El historial del agente Jonathan Ross, quien necesitó 20 puntos de sutura en junio, es usado por la administración Trump para justificar el disparo mortal; manifestantes y críticos denuncian abuso de poder y racismo sistémico.

El agente del Servicio de Inmigración y Control de Aduanas (ICE) que mató a tiros a una mujer de 37 años durante una protesta en Mineápolis el pasado miércoles, había sido arrastrado unos 100 metros por un vehículo en una redada anterior ocurrida en junio, según documentos judiciales y medios locales. El agente, identificado como Jonathan Ross, necesitó 20 puntos de sutura por una herida en el antebrazo tras aquel incidente.

Este antecedente ha sido destacado por altos funcionarios de la administración del presidente Donald Trump para defender las acciones de Ross, quien disparó contra Renee Good cuando ella maniobraba su coche durante una redada en el barrio de Phillips. El vicepresidente JD Vance se refirió al caso en una rueda de prensa: “¿No creen que quizás esté un poco sensible ante la idea de que alguien lo embista con un automóvil?”.

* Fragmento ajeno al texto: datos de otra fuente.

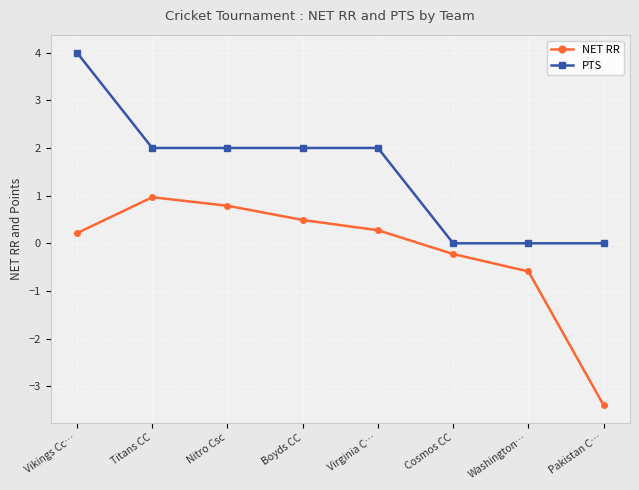

How many positive values does the NET RR series have?

5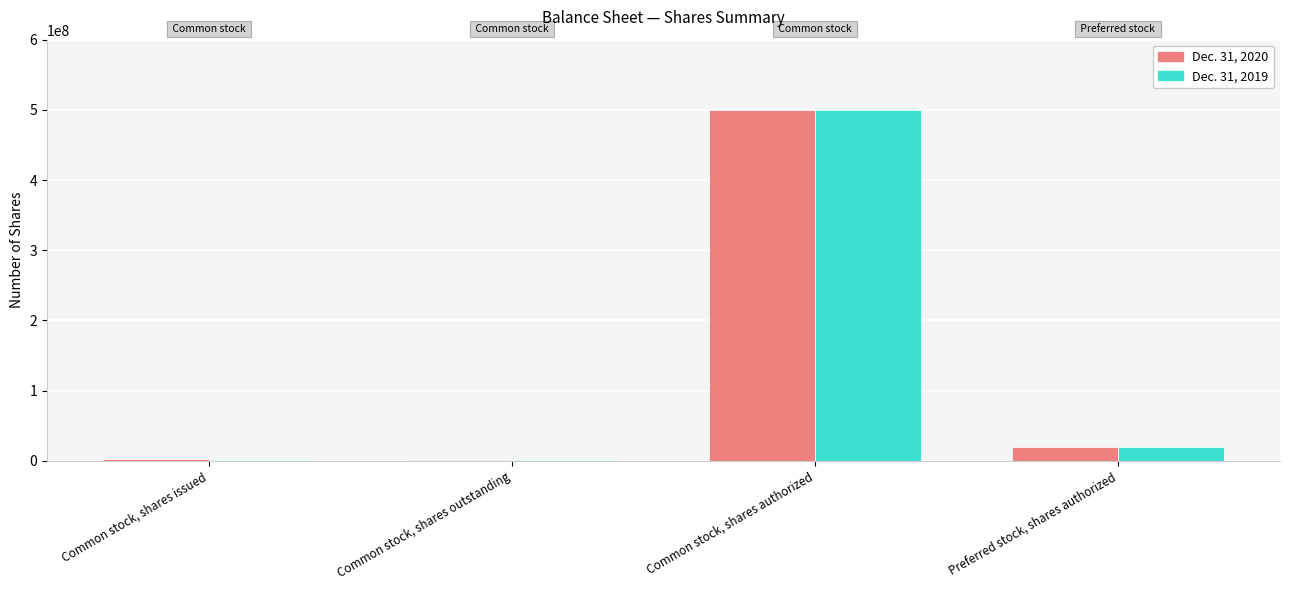

At which label does Dec. 31, 2020 reach its peak?

Common stock, shares authorized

Sin embargo, el relato oficial choca con la indignación ciudadana y las acusaciones de abuso de poder. Good, quien bloqueaba con su vehículo el paso de los agentes durante una protesta contra la presencia del ICE en la ciudad, fue alcanzada por varios disparos mientras intentaba maniobrar. El suceso ha reavivado las tensiones raciales y políticas en Mineápolis, ciudad que en 2020 fue epicentro de las protestas mundiales tras el asesinato de George Floyd a manos de un policía.

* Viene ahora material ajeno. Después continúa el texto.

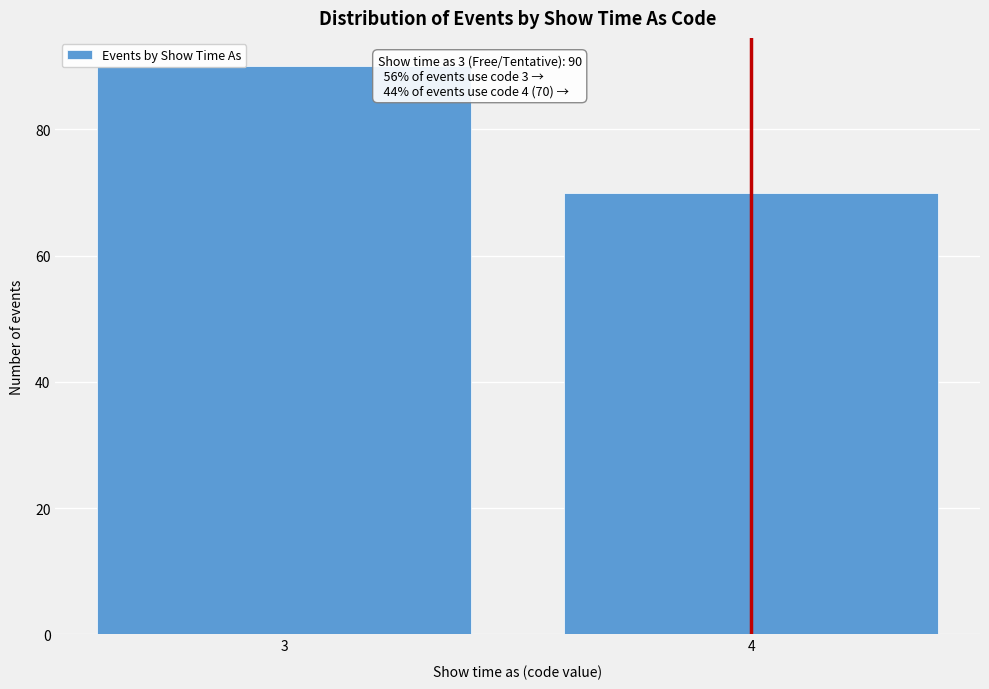

Reading left to right, list all the values displayed in this chart.

3=90	4=70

La redada de junio en la que Ross resultó herido se produjo durante el intento de detención de Roberto Carlos Muñoz-Guatemala, un ciudadano mexicano. Según el Minnesota Star Tribune, Ross rompió la ventanilla trasera del vehículo para intentar abrir la puerta, momento en el que el conductor aceleró y lo arrastró. El conductor fue condenado por agresión el mes pasado.

La administración Trump ha enviado alrededor de 2.000 agentes federales a Mineápolis desde diciembre, en el marco de su política de deportaciones masivas. Todos los miembros del gobierno han respaldado públicamente al ICE y algunos, incluido el presidente, han acusado a Good de “terrorismo interno”.

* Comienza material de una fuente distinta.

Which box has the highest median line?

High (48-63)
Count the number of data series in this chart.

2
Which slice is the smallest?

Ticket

Organizaciones locales y familiares de la víctima exigen una investigación independiente y denuncian el historial del ICE, acusado sistemáticamente de prácticas racistas y discriminatorias. Mientras la investigación sigue en curso, las calles de Mineápolis vuelven a ser escenario de protestas que cuestionan no solo un hecho aislado, sino la legitimidad y los métodos de una agencia profundamente polarizadora.